I like Leon Botstein as a person (I have heard him discuss music on the radio many times), but I have never agreed with his political instincts. He has an essay about education which I find appalling: Are We Still Making Citizens?
Who is "we," pardner? While attacking straw men, bringing race into a non-racial discussion, and demonizing "individualism", he seems to be arguing for a top-down, one-size-fits-all, centrally-organized system of primary and secondary education in the USA. He suggests that it be oriented ideologically, and claims it would be "for the common good." He is a Bismarckian with that Prussian control attitude towards the masses.
Thus it's a little dissonant to read his views, coming as they are from the president of hippy-dippy, free-spirit, granola-ridden and hugely expensive, and private, Bard College. But maybe it's not odd.

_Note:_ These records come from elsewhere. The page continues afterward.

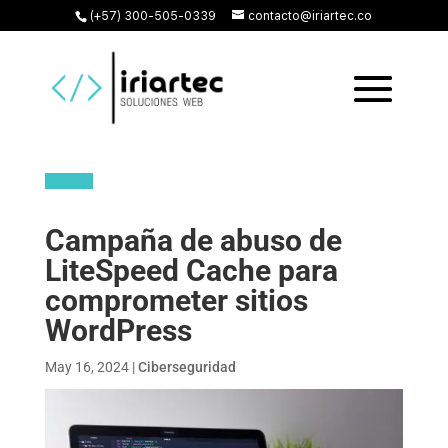
(+57) 300-505-0339
contacto@iriartec.co
Campaña de abuso de
LiteSpeed Cache para
comprometer sitios
WordPress
May 16, 2024
|
Ciberseguridad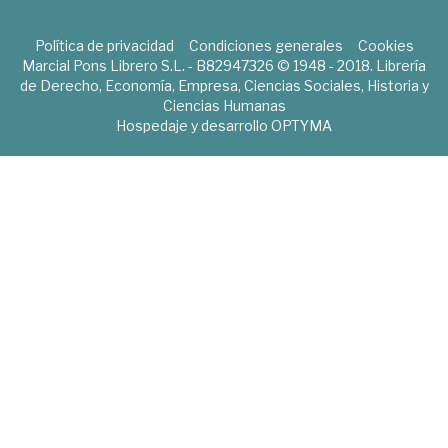
Política de privacidad
Condiciones generales
Cookies
Marcial Pons Librero S.L. - B82947326 © 1948 - 2018. Librería
de Derecho, Economía, Empresa, Ciencias Sociales, Historia y
Ciencias Humanas
Hospedaje y desarrollo
OPTYMA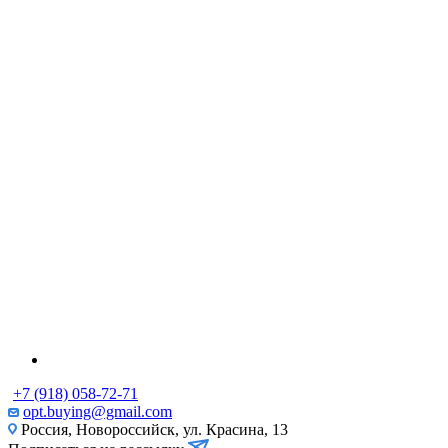
+7 (918) 058-72-71
opt.buying@gmail.com
Россия, Новороссийск, ул. Красина, 13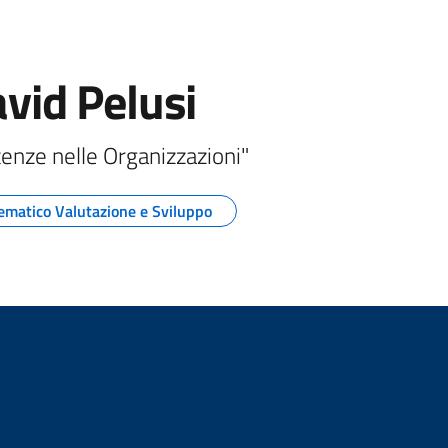
avid Pelusi
enze nelle Organizzazioni"
ematico Valutazione e Sviluppo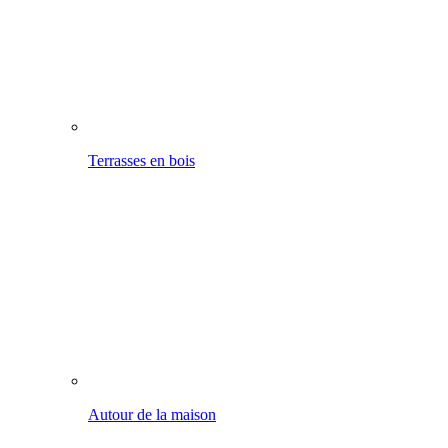
Autour de la maison
Nettoyage mobile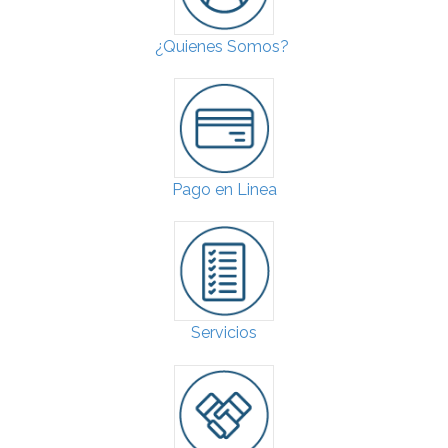
¿Quienes Somos?
Pago en Linea
Servicios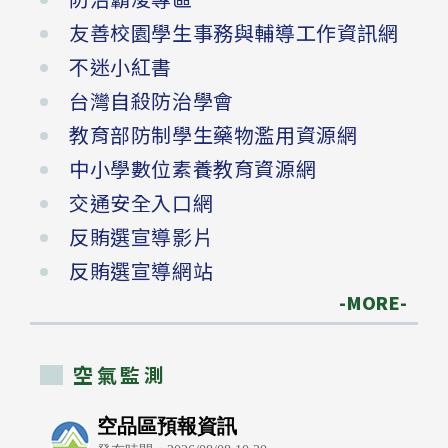
友善校園學生事務與輔導工作資訊網
不迷小紅書
台灣自殺防治學會
教育部防制學生藥物濫用資源網
中小學數位素養教育資源網
交通安全入口網
反賄選宣導影片
反賄選宣導網站
-MORE-
空氣監測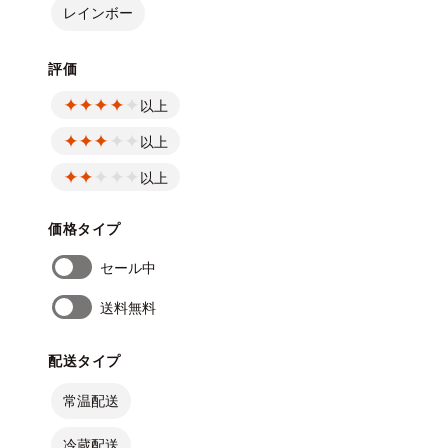
レインボー
評価
以上
以上
以上
価格タイプ
セール中
送料無料
配送タイプ
常温配送
冷蔵配送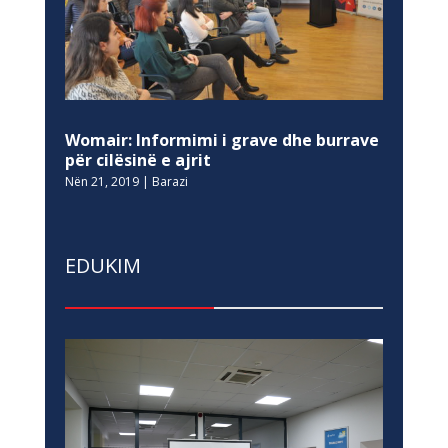
Womair: Informimi i grave dhe burrave
për cilësinë e ajrit
Nën 21, 2019
|
Barazi
EDUKIM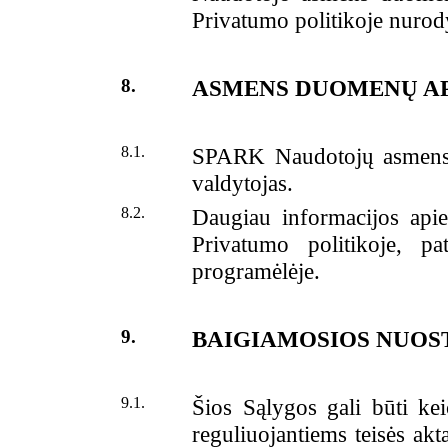
Privatumo politikoje nurody
8.
ASMENS DUOMENŲ A
8.1.
SPARK Naudotojų asmens
valdytojas.
8.2.
Daugiau informacijos api
Privatumo politikoje, pa
programėlėje.
9.
BAIGIAMOSIOS NUOS
9.1.
Šios Sąlygos gali būti ke
reguliuojantiems teisės ak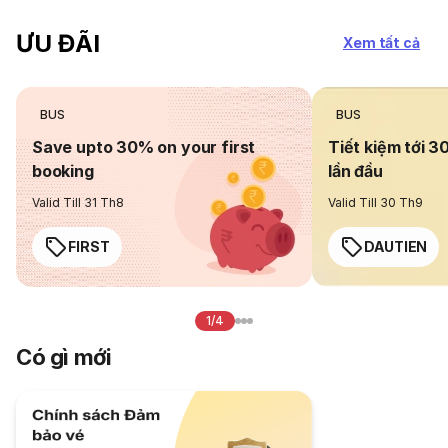
ƯU ĐÃI
Xem tất cả
BUS
BUS
Save upto 30% on your first
Tiết kiệm tới 3
booking
lần đầu
Valid Till 31 Th8
Valid Till 30 Th9
FIRST
DAUTIEN
1/4
Có gì mới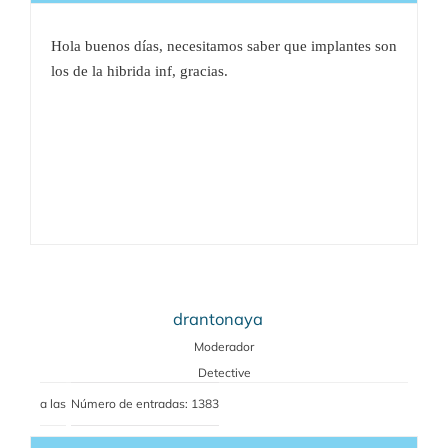
Hola buenos días, necesitamos saber que implantes son
los de la hibrida inf, gracias.
drantonaya
Moderador
Detective
a las
Número de entradas: 1383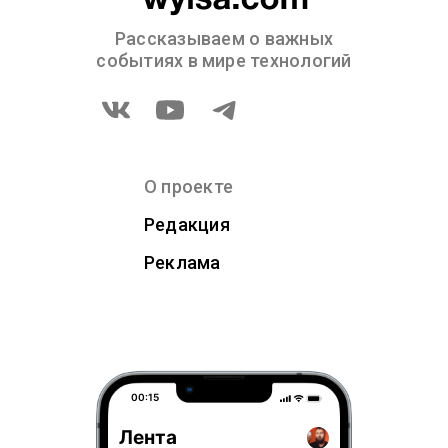
Рассказываем о важных
событиях в мире технологий
О проекте
Редакция
Реклама
00:15
Лента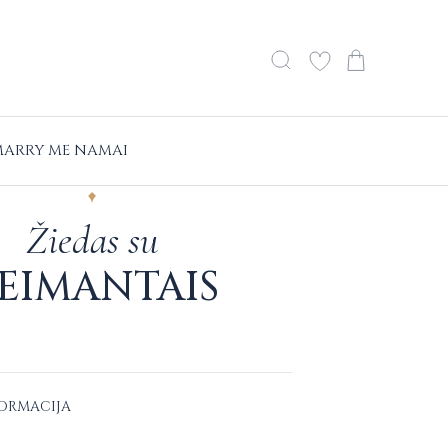
ARRY ME NAMAI
Žiedas su
EIMANTAIS
FORMACIJA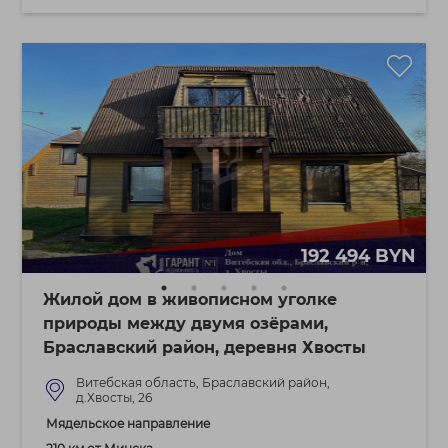
192 494 BYN
Жилой дом в живописном уголке
природы между двумя озёрами,
Браславский район, деревня Хвосты
Витебская область, Браславский район,
д.Хвосты, 26
Мядельское направление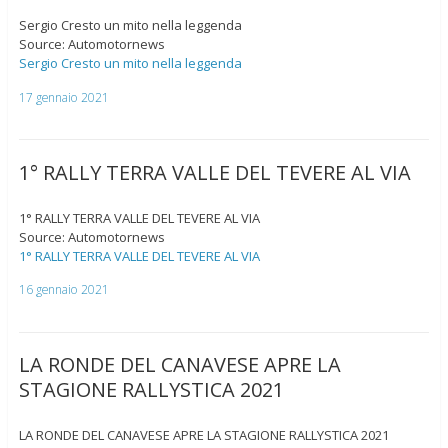
Sergio Cresto un mito nella leggenda
Source: Automotornews
Sergio Cresto un mito nella leggenda
17 gennaio 2021
1° RALLY TERRA VALLE DEL TEVERE AL VIA
1° RALLY TERRA VALLE DEL TEVERE AL VIA
Source: Automotornews
1° RALLY TERRA VALLE DEL TEVERE AL VIA
16 gennaio 2021
LA RONDE DEL CANAVESE APRE LA
STAGIONE RALLYSTICA 2021
LA RONDE DEL CANAVESE APRE LA STAGIONE RALLYSTICA 2021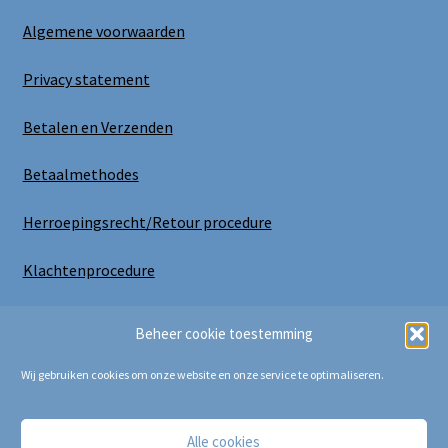
Algemene voorwaarden
Privacy statement
Betalen en Verzenden
Betaalmethodes
Herroepingsrecht/Retour procedure
Klachtenprocedure
Uitloggen
Beheer cookie toestemming
Wij gebruiken cookies om onze website en onze service te optimaliseren.
Alle cookies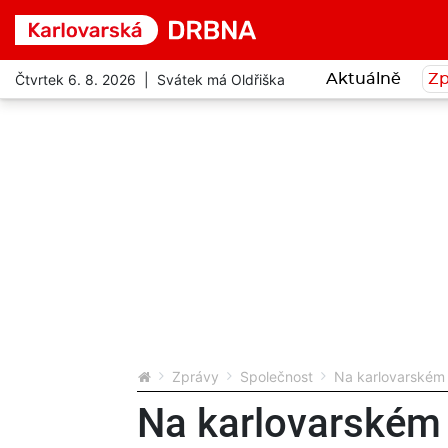
Čtvrtek 6. 8. 2026 | Svátek má Oldřiška
Aktuálně
Zp
Zprávy
Společnost
Na karlovarském l
Na karlovarském l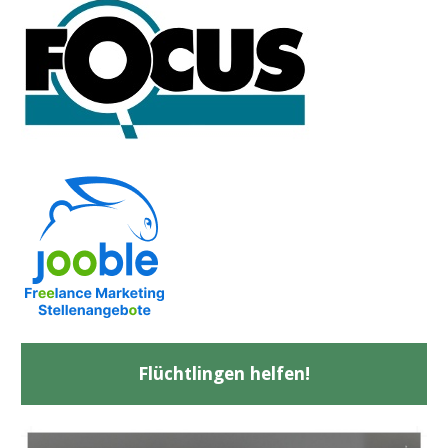
Flüchtlingen helfen!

The project of public education is fundamental to the notion of public goods in America. The restoration of public education seems a precondition for making the public sphere operate properly. Education must be about something more than personal happiness and benefit, economically defined; it has to map out the idea that there is more to the public good than the belief that through some free-market-style calculus of aggregate self-interests, the greatest good for the greatest number will emerge. In other words, public education is about educating the future citizen to consider a common ground in politics that can and will secure a more rewarding notion of personal security and tranquility for all.
I'd bet home schooling drives him nuts. As usual with Liberals, "I know how to deliver your pursuit of happiness and I would like to shove it up your butt." I hate hearing the elites and the experts pontificate about what "we" should do. I'd rather hear myself pontificate about freedom and free choices in life. Even the freedom to apply to the somewhat offbeat Bard College if you want to.